QUATRO DISCURSOS (2)

DIREITO, 1988

Não me imaginava nunca fazendo o curso de Direito. Quando fiz a complementação do curso de Letras, em Campina Grande, funcionavam no mesmo prédio (Colégio Anita Cabral), os cursos de Letras e Direito. Mas parecíamos habitar mundos bem diferentes e distantes. Porém, com o incentivo (ou o empurrão) dos familiares, de modo especial de meu irmão, Tércio, acabei virando bacharel, e, mais uma vez, orador das turmas do curso de Direito da Universidade Federal da Paraíba.

A aula da saudade foi ministrada pela professora Ivanize Marinho de Menezes, na Escola de Prática Forense, que funcionava no prédio da antiga Faculdade de Direito, em João Pessoa.

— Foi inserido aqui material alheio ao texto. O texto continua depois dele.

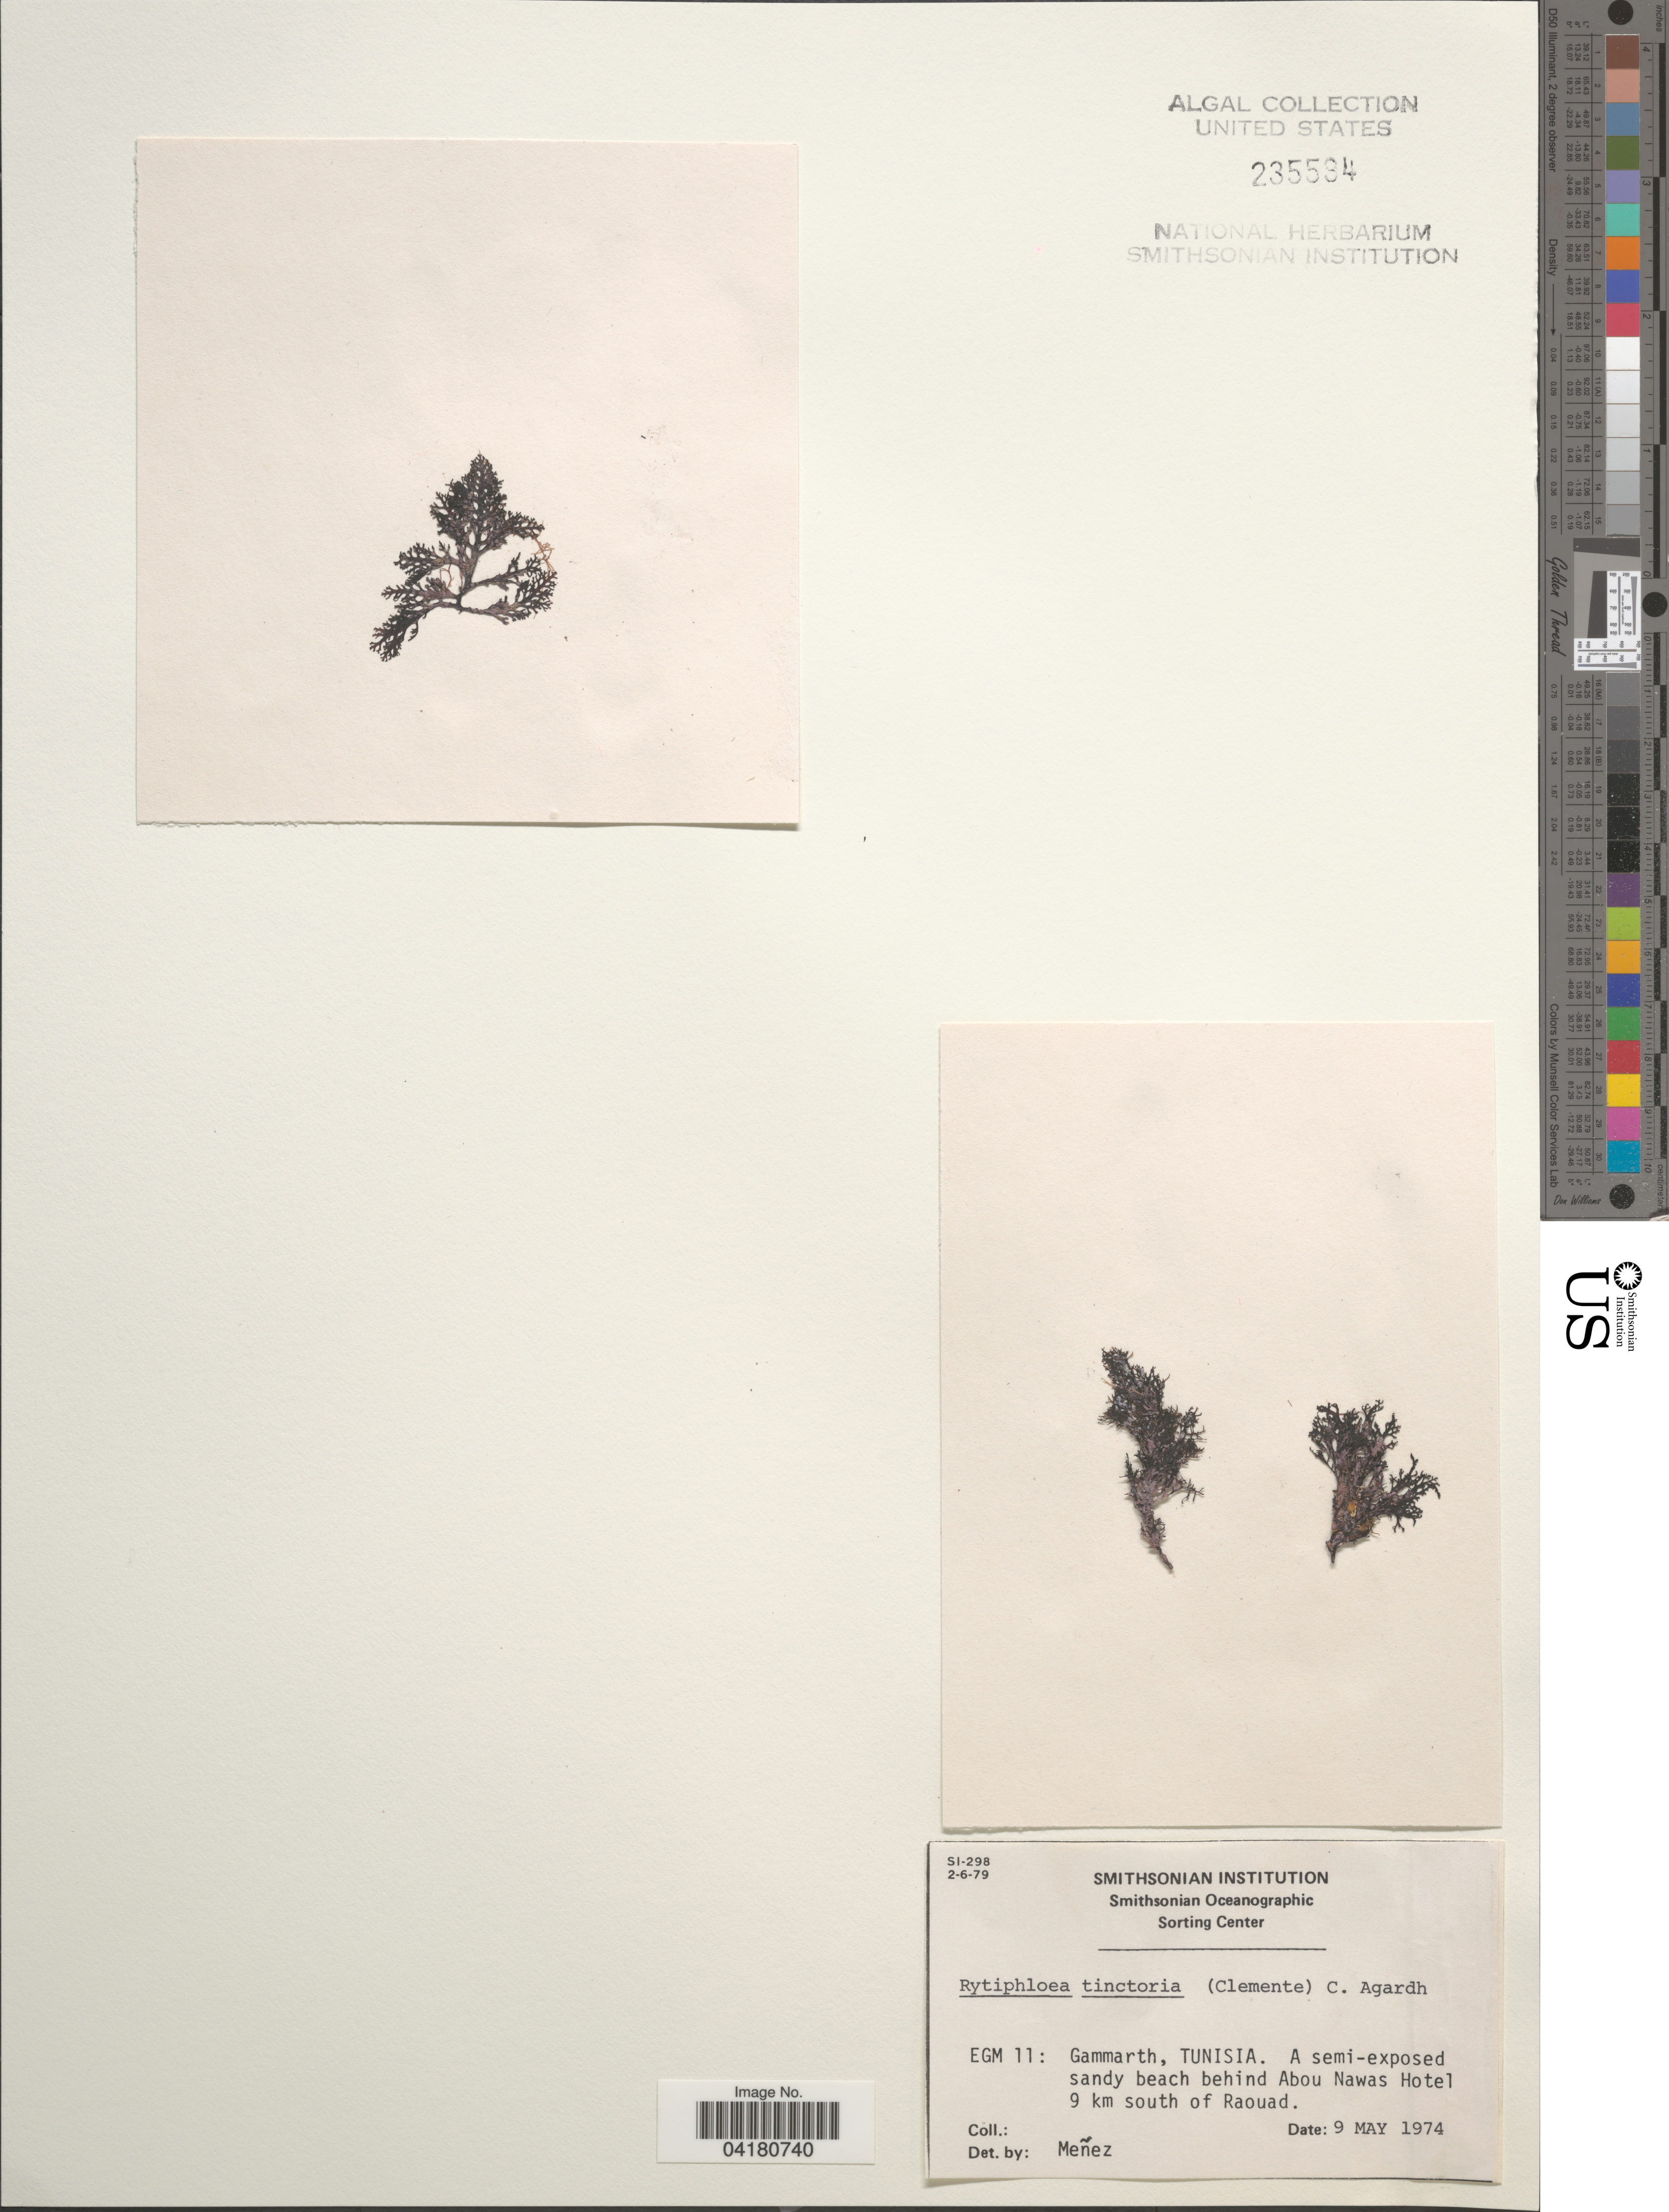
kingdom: Plantae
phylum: Rhodophyta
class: Florideophyceae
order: Ceramiales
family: Rhodomelaceae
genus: Rytiphloea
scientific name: Rytiphloea tinctoria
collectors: W. Y. Wu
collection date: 1974-05-09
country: Tunisia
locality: EGM 11: Gammarth. A semi-exposed sandy beach behind Abou Nawas Hotel 9 km south of Raouad.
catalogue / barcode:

A sessão solene de colação de grau foi realizada no Cinê Banguê, do Espaço Cultural, e o baile de formatura, no Jangada Clube.

Estes foram os concluintes:

Abraão Brito Lira Beltrão, Agamenilde Dias Arruda, Ana Adelaide Guedes Pereira Rosa, Ana Maria da Costa, Antônio Cavalcante da Costa Neto, Arlan Costa Barbosa, Cláudia S. Lessa F. Virgolino, Dorgival Terceiro Neto Júnior, Eduardo Ramalho Rabenhorst, Edvaldo Brilhante da Silva Filho, Elson Amorim de Araújo, Fábio de Siqueira Miranda, Genival Martins Barbosa de Lima, Guilherme Costa Câmara, Hércules Soares Barbosa, Ivanilda Cardoso de M. Novais, João de Assis Silveira Marques, Jomário Sampaio Monteiro, José Augusto de Souza Peres Filho, José Hilton Ferreira da Silva, Júllia Cristina do Amaral Nóbrega, Licélia Maria Cordeiro de Souza, Manuel Maia de Vasconcelos Neto, Marcus Frederico Claudino Veras, Maria Amália Ferreira de Araújo, Maria das Neves Carneiro, Maria de Fàtima de Assis, Maria Elizabeth M. da Silva, Mário Fernandes de Oliveira Filho, Monaldo Godoi Fernandes, Nelson Pereira Lima, Nilton da Silva Alves, Onaldo Rocha de Queiroga, Oneill Guedes A. de Carvalho, Paula Reis de Andrade, Ribamar de Mello, Roberto Fernandes Correia, Rogério de Meneses Fialho Moreira, Romero Carneiro Feitosa, Roseberto Santos Correia, Rósula Kelly Medrado Almeida Passos, Sérgio Rique Pereira Gomes, Sílvio José da Silva, Solange Machado Cavalcanti, Telma Paiva Leite de Andrade, Telma Roberta Vasconcelos Motta, Teozimar Campos Moreira, Tereza Helena Maria de Paiva, Thalma Sampaio de Lucena, Vanina Nóbrega de Freitas Dias e Waldimar Queiroz de Lima.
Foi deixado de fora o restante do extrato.